From June 17 to 23, the aviation world met in France at the 53rd Paris Air Show. As always, dozens of airlines and leasing companies have placed orders for commercial aircraft at the biennial event.
Airbus officially launched the A321XLR on the first business day of Paris Air Show. The aircraft is a long-range variant of the A321neo, with even more possible flight time than the already existing A321LR. According to numbers given by the European aircraft manufacturer, the airplane will be able to fly a distance of 8,700 kilometres (4,700 nm) without stopping.
In regional aircraft development at the airshow, ATR launched a short take-off and landing (STOL) variant of its ATR 42-600, called the 42-600S. The turboprop airplane is able to take off and land on a just 800 metre (2625 ft) long runway, compared to 1050 metres (3445 ft) for the standard version.
Airbus books orders and commitments for 383 aircraft
According to Airbus’ numbers, the aircraft manufacturer booked a total of 383 aircraft orders and commitments, along with 375 conversions of existing orders.
The newly launched A321XLR received 48 firm orders and 89 commitments, which are likely to turn into firm orders at some point. In addition, several carriers, including Qantas, JetBlue and Indigo Partners converted some existing orders for the Airbus A320neo family to the A321XLR. In total, 112 previously signed aircraft orders were upgraded to the A321XLR, bringing the order book (including commitments) for this new airplane type to 249. Orders and commitments for the XLR signed by airlines and leasing companies consist of: Middle East Airlines (4; airline launch customer), American Airlines (50), Indigo Partners (50; for WizzAir, Frontier and JetSmart), Qantas (36), Saudi Arabian Airlines (15), IAG (14; for Iberia and Aer Lingus), JetBlue (13), Flynas (10), Cebu Pacific (10) and Air Lease Corporation (27).

■ **INSTRUCTIONS**
(a) Restate the Paris Air Show passage starting at "In regional aircraft" and ending at "the standard version.", renaming "runway" as "airstrip".
(b) In the Paris Air Show text, which airlines are Indigo Partners' A321XLR orders for?

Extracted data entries
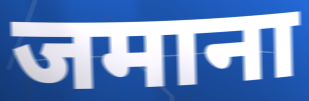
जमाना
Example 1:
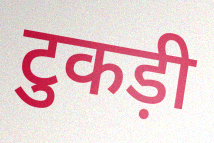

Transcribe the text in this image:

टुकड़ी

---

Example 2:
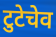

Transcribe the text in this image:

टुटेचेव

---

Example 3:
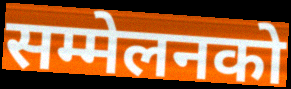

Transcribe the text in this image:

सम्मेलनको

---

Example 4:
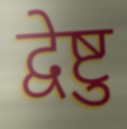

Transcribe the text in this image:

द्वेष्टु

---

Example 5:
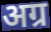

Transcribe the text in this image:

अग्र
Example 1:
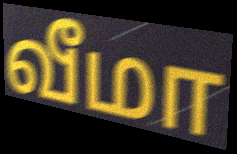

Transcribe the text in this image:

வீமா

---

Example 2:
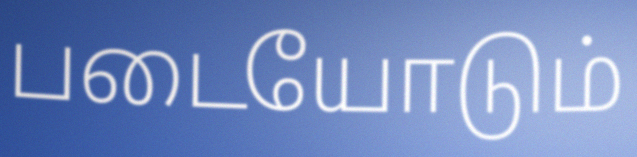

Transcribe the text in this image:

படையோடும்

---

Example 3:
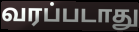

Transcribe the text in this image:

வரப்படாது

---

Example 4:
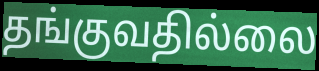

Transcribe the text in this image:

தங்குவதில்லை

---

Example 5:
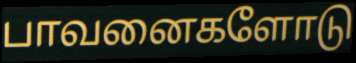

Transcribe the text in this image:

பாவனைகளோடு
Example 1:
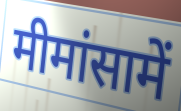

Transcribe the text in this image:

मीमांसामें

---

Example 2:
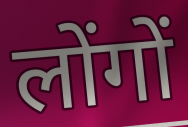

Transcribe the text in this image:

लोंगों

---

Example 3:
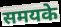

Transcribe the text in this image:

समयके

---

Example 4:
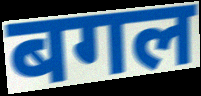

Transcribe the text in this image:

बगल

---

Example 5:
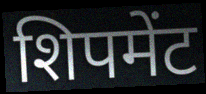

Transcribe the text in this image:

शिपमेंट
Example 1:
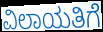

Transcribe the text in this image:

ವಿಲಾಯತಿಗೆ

■ **THE SOLUTIONS**
(a)
In regional aircraft development at the airshow, ATR launched a short take-off and landing (STOL) variant of its ATR 42-600, called the 42-600S. The turboprop airplane is able to take off and land on a just 800 metre (2625 ft) long airstrip, compared to 1050 metres (3445 ft) for the standard version.

(b) WizzAir, Frontier and JetSmart